One other distinction between the NotebookLM podcasts and ours could also be extra essential. The podcasts we generated from our toolchain are all about six minutes lengthy. The podcasts generated by NotebookLM are within the 10- to 25-minute vary. The longer size might enable the NotebookLM podcasts to be extra detailed, however in actuality that’s not what occurs. Fairly than discussing the guide itself, NotebookLM tends to make use of the guide as a leaping off level for a broader dialogue. The O’Reilly-generated podcasts are extra directed. They comply with the guide’s construction as a result of we supplied a plan, an overview, for the AI to comply with. The digital podcasters nonetheless specific enthusiasm, nonetheless herald concepts from different sources, however they’re headed in a route. The longer NotebookLM podcasts, in distinction, can appear aimless, looping again round to choose up concepts they’ve already coated. To me, a minimum of, that appears like an essential level. Granted, utilizing the guide because the jumping-off level for a broader dialogue can also be helpful, and there’s a steadiness that must be maintained. You don’t need it to really feel such as you’re listening to the desk of contents. However you additionally don’t need it to really feel unfocused. And in order for you a dialogue of a guide, it’s best to get a dialogue of the guide.

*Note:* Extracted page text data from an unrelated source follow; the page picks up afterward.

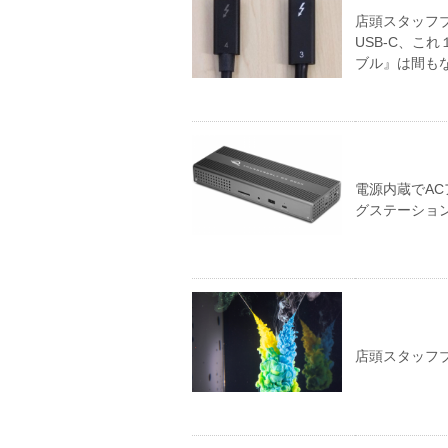
店頭スタッフブログ
USB-C、これ１
ブル』は間も
電源内蔵でACア
グステーション「O
店頭スタッフブ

None of those AI-generated podcasts are with out limitations. An AI-generated abstract isn’t good at detecting and reflecting on nuances within the authentic writing. With NotebookLM, that clearly wasn’t below our management. With our personal toolchain, we might definitely edit the script to replicate no matter we wished, however the voices themselves weren’t below our management and wouldn’t essentially comply with the textual content’s lead. (It’s controversial that reflecting the nuances of a 250-page guide in a six-minute podcast is a shedding proposition.) Bias—a form of implied nuance—is a much bigger subject. Our first experiments with NotebookLM tended to have the feminine voice asking the questions, with the male voice offering the solutions, although that appeared to enhance over time. Our toolchain gave us management, as a result of we supplied the script. We gained’t declare that we had been unbiased—no one ought to make claims like that—however a minimum of we managed how our digital folks offered themselves.
Our experiments are completed; it’s time to point out you what we created. We’ve taken 5 books, generated quick podcasts summarizing every with each NotebookLM and our toolchain, and posted each units on oreilly.com and in our studying platform. We’ll be including extra books in 2025. Take heed to them—see what works for you. And please tell us what you suppose!